Big Big Things in my Little Little World

Friday, 16 September 2016

Prisma & Machine Learning

Hello... You might be wondering how I switched the topic from Natural language API to deep learning! So let me make that clear. Whatever concepts I read everyday become's my new thought for that day. That's it. Even from the last couple of months I could see that most of my social media friends has a tag Prisma in their images. So I just thought of investigating the internals of the app. Prisma is a Russian app which makes use of neural networks to turn images into paintings. It is similar to Google's Deep Dream image recognition software. While we upload an image to the app, the image is transferred to its servers in Moscow. It uses Artificial Intelligence and Neural networks to process the image and the result is returned to the phone.

Deep learning is a branch of Machine Learning. It consist of set of algorithms to model high level abstractions on the data. Some of the deep learning architectures include: deep neural networks, convolutional neural networks, deep belief networks and recurrent neural networks.Neural networks are used to perform the tasks that can be easily performed by humans but difficult by machines. Neural networks acquire knowledge by learning and this information is used to model outputs for the future inputs.

The different learning strategies can be divided into three namely:

Supervised learning: This involves providing set of predefined inputs and outputs for learning. Eg: Face recognition
Unsupervised learning: It is used when we don't have an example dataset with known answers. Eg: Clustering
Reinforcement learning: This is a strategy built on observation. Eg: Robotics

Neural networks are used in the following fields:

Pattern recognition: The most common example is facial recognition
Time series prediction: Popular example is predicting the ups and downs of stock markets
Control: It involves the design of self driving cars
Signal Processing: one of the best example is designing of cochlear implants

Sources:

Every time we are being redirected to something better!

Monday, 12 September 2016

Google Cloud Natural Language Processing API

Couple of months ago I got a mail from the Google Cloud team regarding their new product launch. Due to the inborn curiosity I started Googling to find what it is. So let me share my thoughts on the same.

Google is consistently making advancements in the machine learning field. In the last year it open sourced the software library for machine Learning named Tensorflow. Then in earlier this year they introduced SyntaxNet which is a neural-network Natural Language Processing framework for TensorFlow. Now the Cloud Natural Language Processing API.

This REST API reveals the structure and meaning of the text. Initially it supports the following Natural Language Processing tasks:

Entity Recognition: Identify the different entity types such as Person, Location, Organisation, Events etc. from the text.
Sentiment Analysis: Understand the overall sentiment of the given text.
Syntax Analysis: Identify Parts of Speech and create Dependency parse tree for the input sentence.

The primary languages supported by the API are English, Spanish and Japanese. It has connectors in Java, Python and node.js. One of the major Alpha customers for this API is the Ocado Technology which is a popular British online marketplace.
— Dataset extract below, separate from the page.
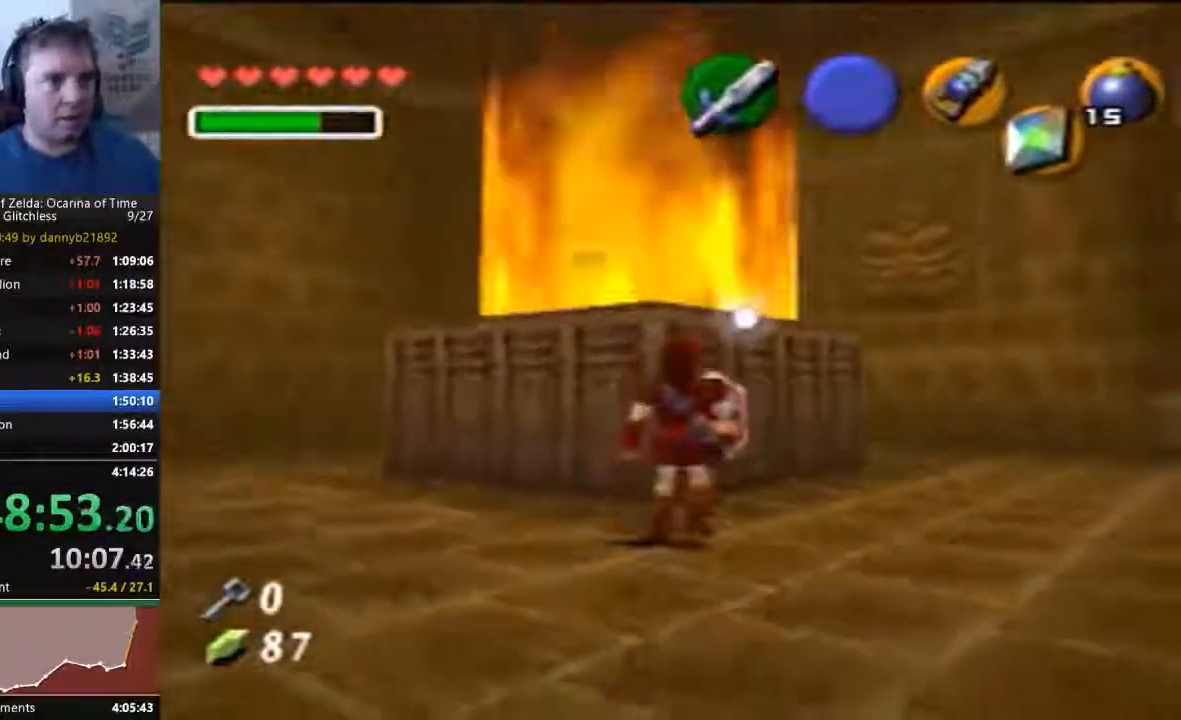
Gameplay with a controller (Nintendo layout); each line is a JSON object with the inputs held at the frame after it. "events" lists button and stick changes between this image and that frame as [ms after this image, input, new state], when the widget could be followed in between. Not read: C_LEFT L3 R3 Z.
{"buttons": [], "left_stick": "center"}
If we are particular that we need to use the Google stack for analytics then natural language processing can be done using the Google Cloud Natural Language API,the processing results can be kept in Big Query Table which is a RESTful webservice for data storage provided by Google and the visualization can be done using Google Data Studio. Please note that the Google Data Studio is currently available only in U.S.

Happy reading!

Dream up to the Stars so that you can end up in the Clouds.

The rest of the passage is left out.